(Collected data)
==================================================

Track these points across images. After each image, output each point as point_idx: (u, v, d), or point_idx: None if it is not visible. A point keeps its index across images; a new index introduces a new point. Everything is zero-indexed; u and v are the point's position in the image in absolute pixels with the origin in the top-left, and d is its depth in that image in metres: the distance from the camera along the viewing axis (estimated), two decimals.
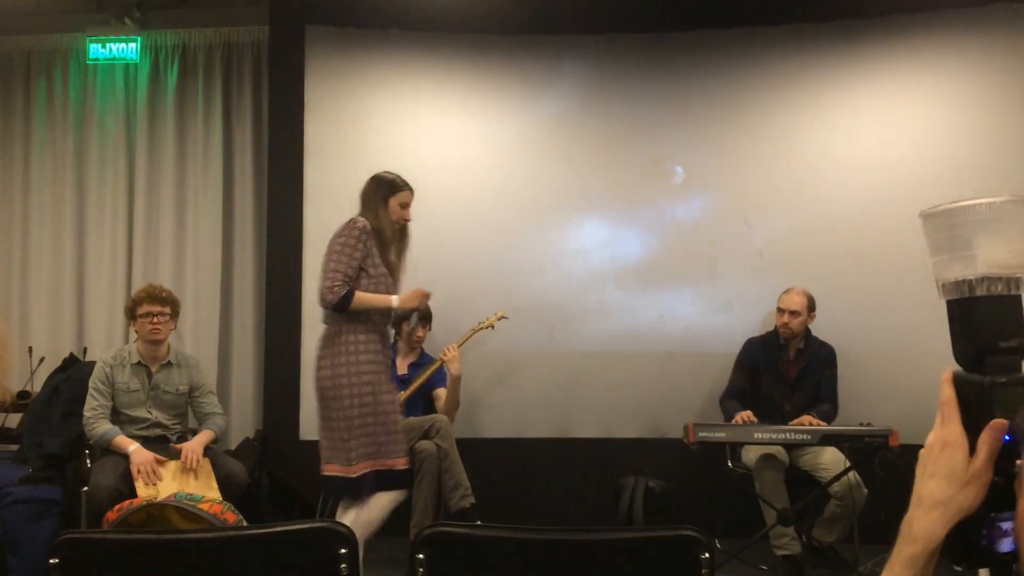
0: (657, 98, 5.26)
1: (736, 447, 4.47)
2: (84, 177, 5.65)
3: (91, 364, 4.43)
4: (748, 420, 4.26)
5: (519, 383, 5.18)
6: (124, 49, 5.45)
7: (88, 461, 4.20)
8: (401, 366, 4.77)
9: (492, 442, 5.05)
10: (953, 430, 0.98)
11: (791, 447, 4.32)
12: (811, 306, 4.56)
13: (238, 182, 5.63)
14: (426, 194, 5.23)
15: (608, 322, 5.20)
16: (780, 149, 5.17)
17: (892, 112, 5.04)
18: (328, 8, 5.30)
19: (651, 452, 4.90)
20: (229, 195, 5.62)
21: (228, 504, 3.70)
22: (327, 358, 3.48)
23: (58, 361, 4.98)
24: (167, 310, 4.24)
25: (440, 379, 4.67)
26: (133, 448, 3.96)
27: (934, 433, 1.00)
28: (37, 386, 4.92)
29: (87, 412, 4.11)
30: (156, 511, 3.57)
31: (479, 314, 4.82)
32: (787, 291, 4.59)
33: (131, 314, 4.27)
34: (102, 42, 5.44)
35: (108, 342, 5.41)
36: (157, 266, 5.54)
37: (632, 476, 4.59)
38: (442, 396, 4.62)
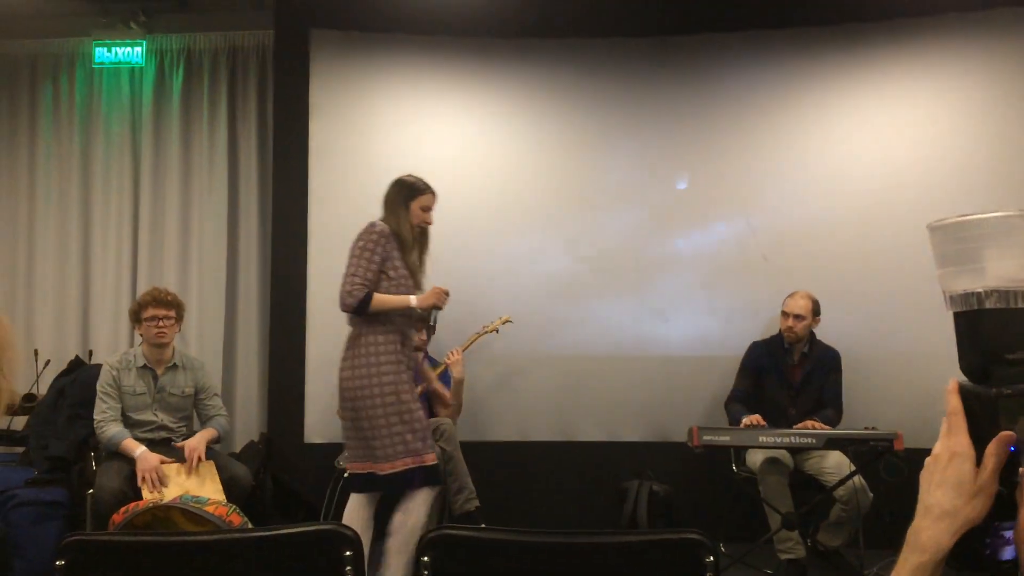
0: (660, 102, 5.26)
1: (740, 451, 4.47)
2: (89, 180, 5.67)
3: (96, 367, 4.44)
4: (757, 424, 4.25)
5: (523, 386, 5.18)
6: (129, 53, 5.47)
7: (93, 464, 4.21)
8: None
9: (496, 445, 5.05)
10: (961, 441, 0.99)
11: (796, 451, 4.31)
12: (816, 310, 4.55)
13: (243, 185, 5.64)
14: None
15: (612, 326, 5.20)
16: (784, 153, 5.17)
17: (896, 116, 5.04)
18: (332, 12, 5.32)
19: (655, 455, 4.89)
20: (234, 198, 5.63)
21: (233, 506, 3.71)
22: (349, 359, 3.54)
23: (64, 364, 4.99)
24: (172, 313, 4.25)
25: (444, 381, 4.67)
26: (139, 452, 3.97)
27: (940, 443, 1.00)
28: (43, 389, 4.94)
29: (97, 415, 4.11)
30: (161, 513, 3.58)
31: (483, 318, 4.82)
32: (792, 295, 4.59)
33: (136, 317, 4.27)
34: (107, 46, 5.45)
35: (113, 345, 5.42)
36: (162, 269, 5.55)
37: (636, 479, 4.58)
38: (446, 397, 4.62)
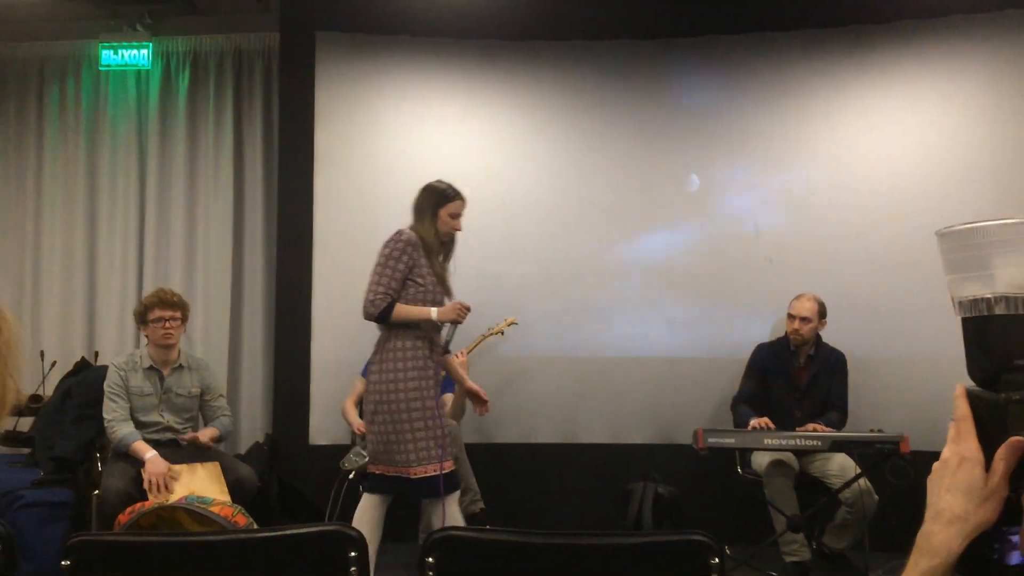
0: (666, 104, 5.26)
1: (745, 453, 4.46)
2: (96, 182, 5.68)
3: (103, 368, 4.45)
4: (765, 426, 4.24)
5: (528, 388, 5.18)
6: (136, 55, 5.48)
7: (99, 464, 4.22)
8: None
9: (501, 447, 5.05)
10: (970, 445, 0.99)
11: (801, 453, 4.30)
12: (822, 312, 4.54)
13: (248, 187, 5.65)
14: None
15: (617, 327, 5.19)
16: (789, 154, 5.16)
17: (902, 118, 5.03)
18: (338, 14, 5.32)
19: (660, 457, 4.89)
20: (239, 200, 5.64)
21: (239, 507, 3.71)
22: (376, 363, 3.57)
23: (70, 365, 5.00)
24: (178, 314, 4.26)
25: (448, 384, 4.66)
26: (149, 456, 3.97)
27: (949, 448, 1.01)
28: (49, 390, 4.95)
29: (108, 415, 4.12)
30: (167, 513, 3.59)
31: (489, 320, 4.82)
32: (798, 297, 4.58)
33: (142, 319, 4.28)
34: (114, 48, 5.46)
35: (119, 346, 5.44)
36: (168, 271, 5.56)
37: (641, 481, 4.58)
38: (448, 401, 4.62)
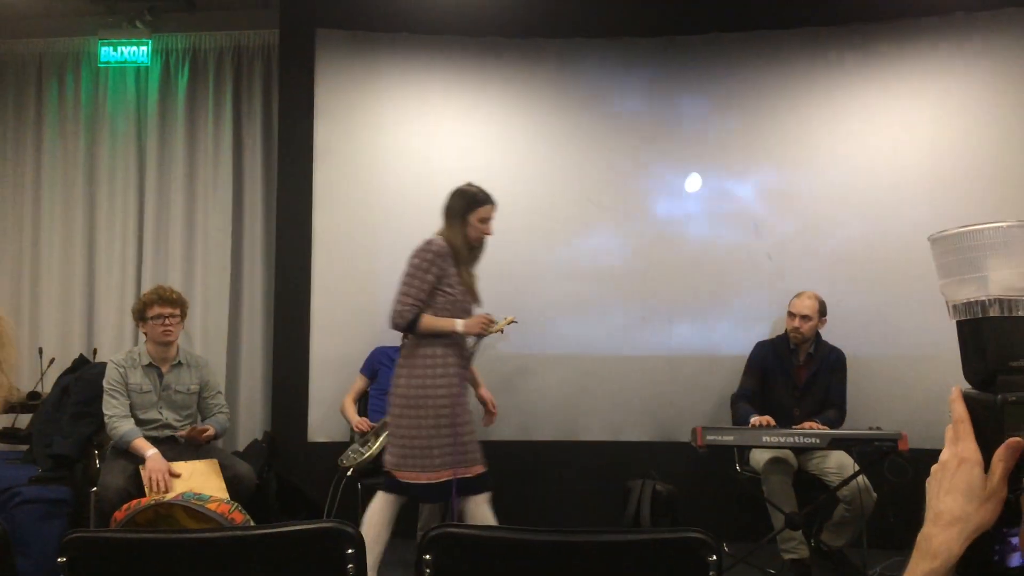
0: (668, 102, 5.26)
1: (744, 451, 4.46)
2: (95, 179, 5.68)
3: (101, 365, 4.44)
4: (767, 425, 4.24)
5: (528, 386, 5.18)
6: (135, 52, 5.47)
7: (97, 462, 4.22)
8: None
9: (500, 444, 5.03)
10: (969, 447, 0.99)
11: (799, 451, 4.30)
12: (822, 311, 4.53)
13: (248, 184, 5.65)
14: (434, 197, 5.22)
15: (617, 325, 5.19)
16: (790, 152, 5.16)
17: (903, 116, 5.02)
18: (338, 12, 5.32)
19: (659, 455, 4.89)
20: (239, 197, 5.63)
21: (236, 504, 3.71)
22: (404, 367, 3.58)
23: (68, 362, 5.00)
24: (177, 312, 4.26)
25: None
26: (150, 454, 3.97)
27: (948, 450, 1.01)
28: (47, 387, 4.95)
29: (108, 412, 4.12)
30: (164, 510, 3.58)
31: None
32: (798, 295, 4.57)
33: (140, 316, 4.28)
34: (113, 45, 5.46)
35: (117, 343, 5.44)
36: (167, 268, 5.56)
37: (640, 479, 4.58)
38: None
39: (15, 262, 5.69)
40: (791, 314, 4.54)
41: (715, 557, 1.53)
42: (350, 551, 1.59)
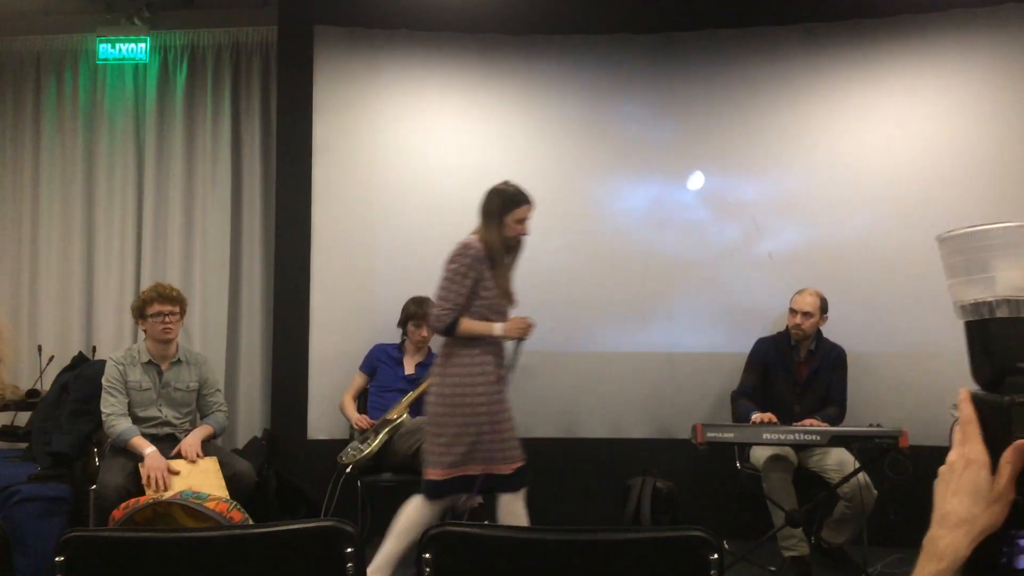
0: (666, 99, 5.24)
1: (744, 448, 4.45)
2: (93, 177, 5.67)
3: (100, 363, 4.44)
4: (768, 422, 4.23)
5: (527, 384, 5.15)
6: (133, 49, 5.46)
7: (96, 459, 4.21)
8: (408, 366, 4.77)
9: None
10: (976, 448, 0.99)
11: (800, 448, 4.30)
12: (824, 307, 4.52)
13: (246, 181, 5.64)
14: (433, 195, 5.25)
15: (617, 322, 5.18)
16: (789, 149, 5.15)
17: (902, 112, 5.01)
18: (336, 9, 5.30)
19: (659, 452, 4.89)
20: (237, 194, 5.62)
21: (234, 503, 3.71)
22: (441, 369, 3.61)
23: (67, 359, 4.99)
24: (177, 309, 4.26)
25: None
26: (149, 451, 3.96)
27: (955, 451, 1.01)
28: (47, 385, 4.94)
29: (106, 410, 4.11)
30: (162, 509, 3.58)
31: None
32: (800, 292, 4.56)
33: (140, 313, 4.27)
34: (111, 42, 5.44)
35: (117, 341, 5.43)
36: (165, 265, 5.55)
37: (640, 476, 4.58)
38: None
39: (14, 259, 5.68)
40: (792, 311, 4.53)
41: (716, 555, 1.52)
42: (349, 550, 1.58)
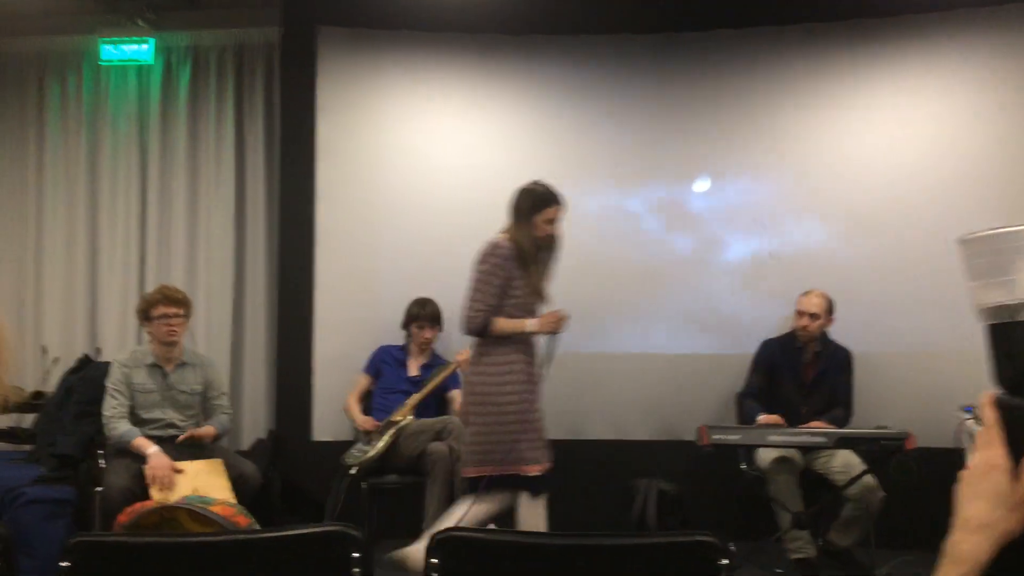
0: (669, 100, 5.22)
1: (750, 450, 4.44)
2: (97, 178, 5.66)
3: (105, 365, 4.43)
4: (775, 423, 4.22)
5: None
6: (137, 51, 5.44)
7: (101, 461, 4.20)
8: (413, 368, 4.76)
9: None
10: (998, 453, 0.98)
11: (806, 450, 4.28)
12: (830, 308, 4.50)
13: (250, 182, 5.63)
14: (437, 195, 5.24)
15: (621, 324, 5.17)
16: (793, 150, 5.13)
17: (906, 112, 4.99)
18: (339, 9, 5.30)
19: (664, 454, 4.87)
20: (241, 195, 5.61)
21: (240, 507, 3.70)
22: (472, 365, 3.67)
23: (72, 361, 4.99)
24: (182, 311, 4.25)
25: (453, 381, 4.66)
26: (152, 451, 3.96)
27: (977, 455, 1.00)
28: (51, 387, 4.94)
29: (107, 412, 4.11)
30: (168, 514, 3.57)
31: None
32: (806, 294, 4.53)
33: (145, 316, 4.27)
34: (115, 44, 5.43)
35: (121, 342, 5.42)
36: (169, 267, 5.55)
37: (645, 478, 4.56)
38: (458, 398, 4.61)
39: (18, 261, 5.67)
40: (799, 312, 4.51)
41: (726, 560, 1.51)
42: (355, 554, 1.57)
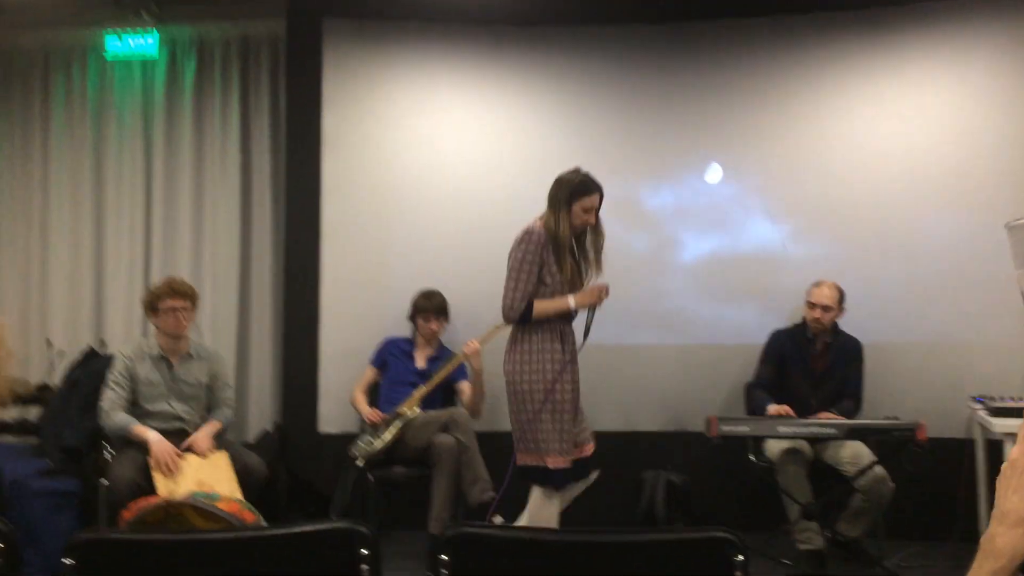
0: (679, 89, 5.18)
1: (759, 441, 4.41)
2: (102, 172, 5.65)
3: (111, 357, 4.42)
4: (786, 414, 4.20)
5: None
6: (141, 44, 5.42)
7: (107, 454, 4.20)
8: (420, 360, 4.75)
9: (511, 436, 5.01)
10: None
11: (815, 441, 4.26)
12: (841, 299, 4.47)
13: (255, 175, 5.61)
14: (444, 187, 5.22)
15: (630, 315, 5.13)
16: (804, 139, 5.09)
17: (919, 101, 4.94)
18: (345, 0, 5.27)
19: (672, 445, 4.86)
20: (247, 188, 5.60)
21: (246, 503, 3.69)
22: (509, 352, 3.70)
23: (77, 354, 4.98)
24: (189, 303, 4.25)
25: (461, 373, 4.64)
26: (152, 436, 3.95)
27: (1018, 448, 0.98)
28: (57, 380, 4.94)
29: (104, 403, 4.10)
30: (173, 510, 3.56)
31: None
32: (817, 285, 4.50)
33: (151, 308, 4.25)
34: (119, 37, 5.41)
35: (126, 335, 5.41)
36: (175, 260, 5.53)
37: (653, 470, 4.55)
38: (466, 390, 4.60)
39: (24, 254, 5.67)
40: (811, 304, 4.47)
41: (742, 556, 1.49)
42: (364, 551, 1.55)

==================================================

Above are the entries. Output exactly the lines beginning with the line that has "13: (238, 182, 5.63)" and ending with the line that has "37: (632, 476, 4.59)".

13: (238, 182, 5.63)
14: (426, 194, 5.23)
15: (608, 322, 5.20)
16: (780, 149, 5.17)
17: (892, 112, 5.04)
18: (328, 8, 5.30)
19: (651, 452, 4.90)
20: (229, 195, 5.62)
21: (228, 504, 3.70)
22: (327, 358, 3.48)
23: (58, 361, 4.98)
24: (167, 310, 4.24)
25: (440, 379, 4.67)
26: (133, 448, 3.96)
27: (934, 433, 1.00)
28: (37, 386, 4.92)
29: (87, 412, 4.11)
30: (156, 511, 3.57)
31: (479, 314, 4.82)
32: (787, 291, 4.59)
33: (131, 314, 4.27)
34: (102, 42, 5.44)
35: (108, 342, 5.41)
36: (157, 266, 5.54)
37: (632, 476, 4.59)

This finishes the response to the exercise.